По вечерам мы вместе готовим ужин или напиваемся бог весть чем из ее фляжки Алисы, шатаясь по кухне так пьяно, словно это и не кухня вовсе, а палуба корабля. Для меня загадка, как она умудряется покупать продукты и алкоголь, если в последнее время нигде не работает, но она говорит, что у нее есть источники. После ужина мы танцуем на ее коврике озерного цвета. Раскачиваемся под воспоминания о музыке танго, которую слышали на уроках танцев. Мы выучили так много танцевальных па.
Ты помнишь какие-нибудь?
Не очень.
И я.
Но мы исполняем те, которые помним, пока у нас не путаются ноги и мы не падаем. Ее сетчатые ладони обнимают мое лицо, и я не могу отвернуться, мне приходится смотреть в ее разноцветные глаза.

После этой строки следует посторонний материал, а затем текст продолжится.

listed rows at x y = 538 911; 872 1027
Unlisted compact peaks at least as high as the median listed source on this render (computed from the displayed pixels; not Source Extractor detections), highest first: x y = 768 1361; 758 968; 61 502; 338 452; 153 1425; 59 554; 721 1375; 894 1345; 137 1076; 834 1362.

Она спрашивает: Ты уверена, что не умерла? Ты уверена? Уверена? Уверена?
Я киваю. Да. Я не мертва. Но, честно говоря, я не уверена до конца. Сегодня был такой прекрасный день. Возможно, так и выглядит рай. Ночь уносит нас в водоворот из музыки и огней. Эта ночь – кроличья нора, в которую мы прыгаем рука об руку. Теплая влажная земля, в которую так приятно зарываться пальцами. Страница из романа мировой классики, который я прижимала к груди, когда мне было шестнадцать. Эта ночь…
Но она не слушает. Она опять говорит, что ей кажется, будто они украли мою душу. И разорвали ее на куски своими маленькими заячьими лапами. Отравили мне сердце травяными духами. Так туго заплели волосы, что черепушка того и гляди лопнет от напряжения. Она думала, что мой труп валяется где-то в переулке, в куче блесток, с лицом, разукрашенным в мордочку котенка. С руками и ногами, обклеенными золотыми звездочками. Что они пришили к моей прогнившей голове кроличьи ушки или диадему, или и то и другое вместе. Стерли все воспоминания резиночкой в форме кексика. Не только о ней, Аве, но и обо мне самой, обо всем, что она во мне любила.